Philippines-based gaming technology provider PhilWeb Corporation chairman Roberto Ongpin may now heave a sigh of relief after a Philippine court stops the Securities and Exchange Commission (SEC) from implementing his expulsion from the board in connection with the 2009 insider trading scandal.
In a six-page court resolution obtained by CalvinAyre.com, the Court of Appeals granted the request of Ongpin for the issuance of a 60-day temporary restraining order against the implementation of the SEC decision dated July 8, 2016.
The SEC, in its decision, ordered the disqualification of Ongpin from the board of any publicly listed company for allegedly committing insider trading in the sale of Philex Mining shares in 2009. Ongpin currently sits as the chairman of Philweb and mining firm Atok Big Wedge Inc that are both publicly listed.

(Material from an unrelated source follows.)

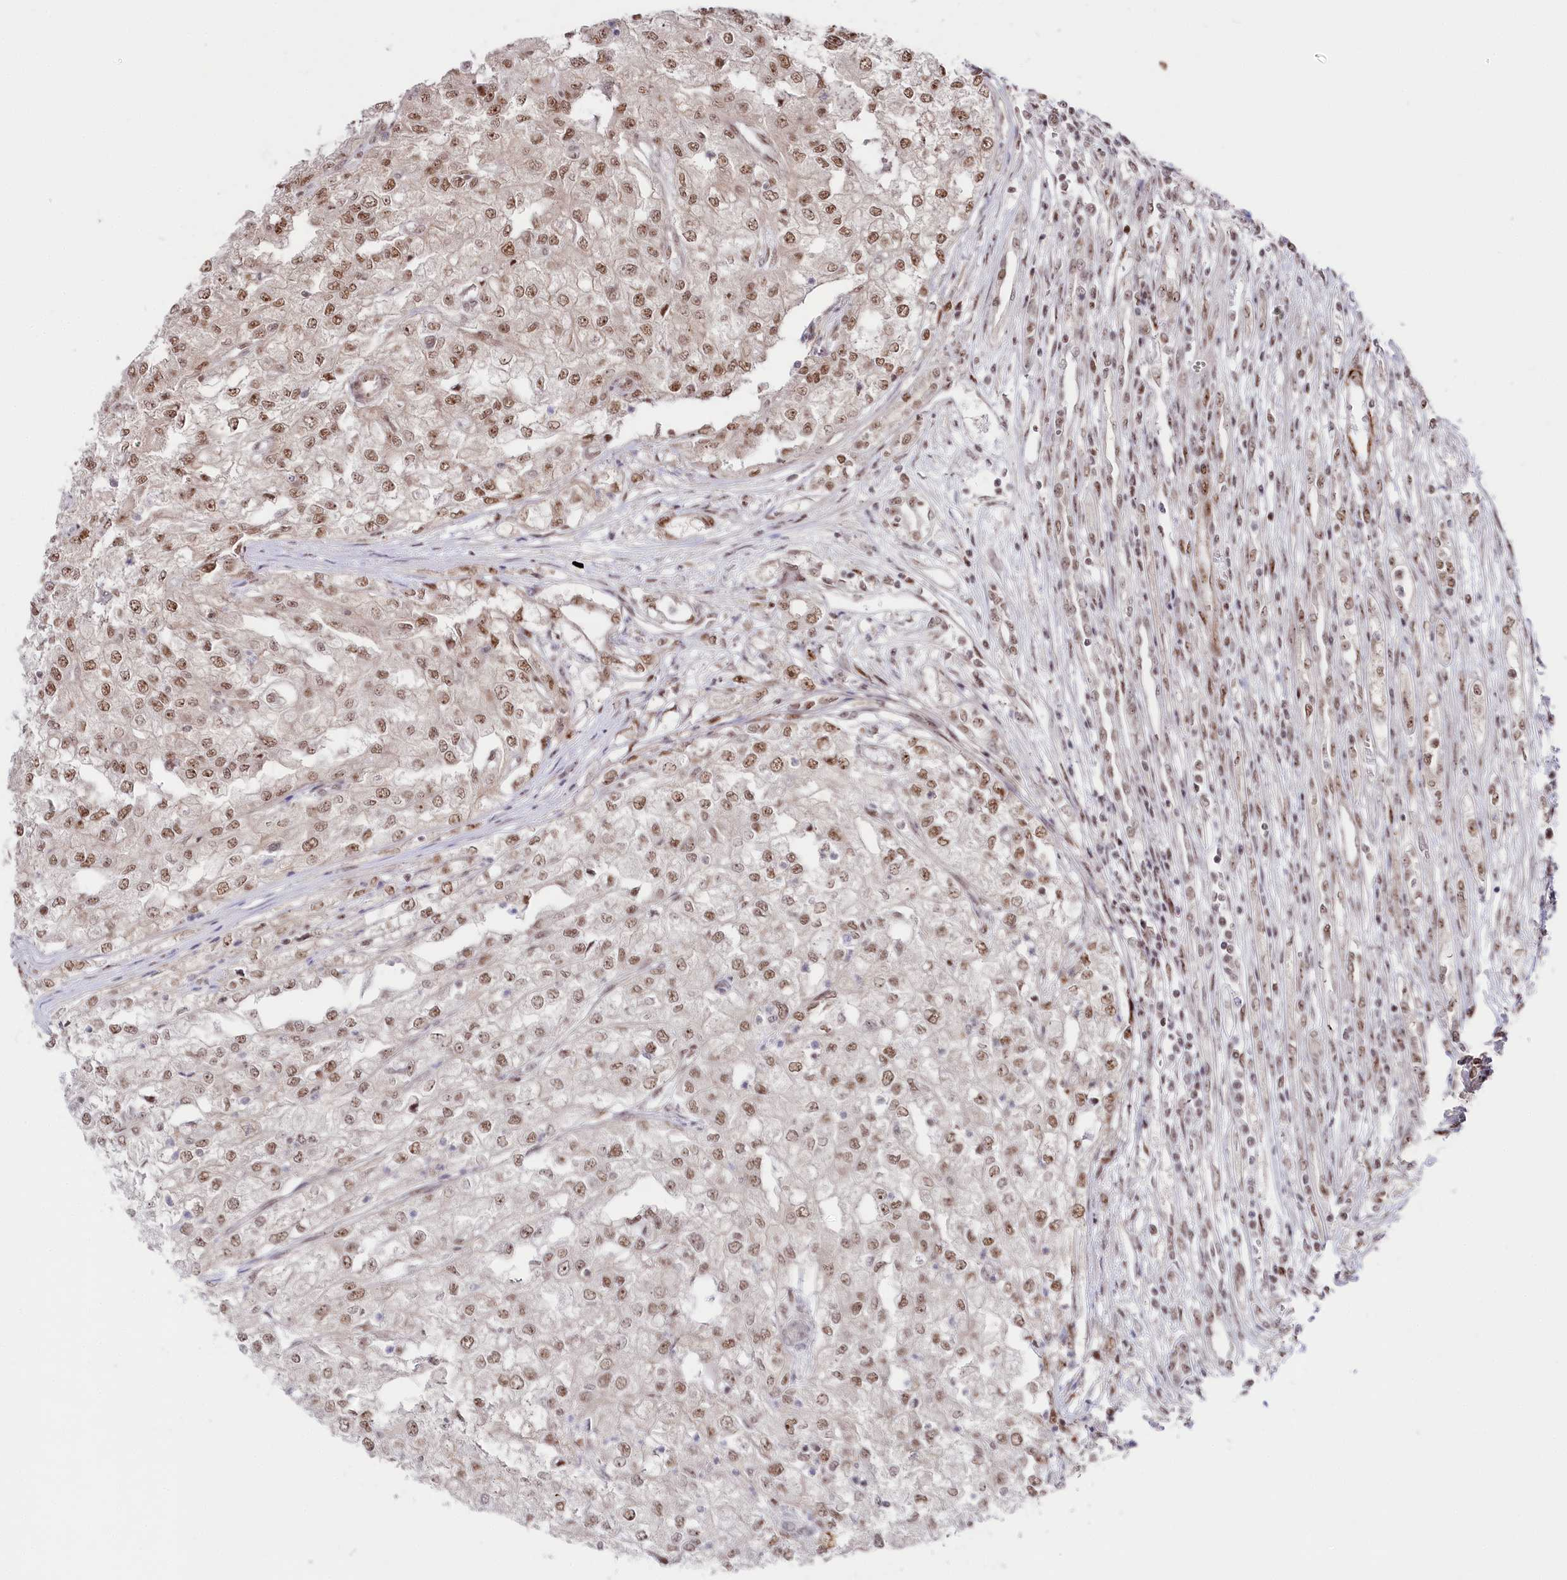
{"staining": {"intensity": "moderate", "quantity": ">75%", "location": "nuclear"}, "tissue": "renal cancer", "cell_type": "Tumor cells", "image_type": "cancer", "snomed": [{"axis": "morphology", "description": "Adenocarcinoma, NOS"}, {"axis": "topography", "description": "Kidney"}], "caption": "This photomicrograph demonstrates renal cancer stained with immunohistochemistry (IHC) to label a protein in brown. The nuclear of tumor cells show moderate positivity for the protein. Nuclei are counter-stained blue.", "gene": "POLR2H", "patient": {"sex": "female", "age": 54}}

The Philweb chairman was also slapped with a P174 million (US$ 3.69 million) fine, or P1 million ($21,200) for each of the 174 counts of insider trading, based on Section 54.1 of the Securities regulation Code. The fine was 10 times larger than the original P17.4 million penalty recommended by the SEC’s enforcement and investor protection department (EIPD).
“Gauging from the complexity of the matters at hand and seeing that the circumstances in this case present an urgent and paramount necessity to prevent serious damage upon petitioner Ongpin since the assailed Decision of the SEC en banc may, at any time, be implemented pursuant to Section 12 of Rule 43 of the Rules of Court, we resolve to grant the prayer for the issuance of a temporary restraining order,” read the resolution penned by Associate Justice Ma. Luisa Quijano-Padilla.
The court explained that the court issued a temporary injunctive relief in order to preserve “the status quo ante” between the parties. The Court of Appeals set the hearing for Ongpin’s petition for a writ of preliminary injunction on August 23 and 24, 2016.
In a disclosure to the Philippine Stock Exchange on Friday, Philweb refuted the allegations of the SEC against their chairman, saying that the 2009 Philex Mining case has already been junked by the Philippines’ Sandiganbayan for lack of probable cause.
“Twice the Sandiganbayan quashed the case for lack of probable cause. The Ombudsman tried to allege that the behest loan to Ongpin had caused damage to DBP when in fact and in truth, DBP benefited to the extent of Php1.4 billion in this case,” said the disclosure signed by Philweb Corporate Information Officer Cliburn Anthony Orbe. “This particular case now has been shifted by the SEC to an insider trading case, but in no way can this case be called insider trading. The jurisprudence is clear on that. The case had unquestionably prescribed as it was filed almost a year after the two year deadline required in the Securities Regulations Code.”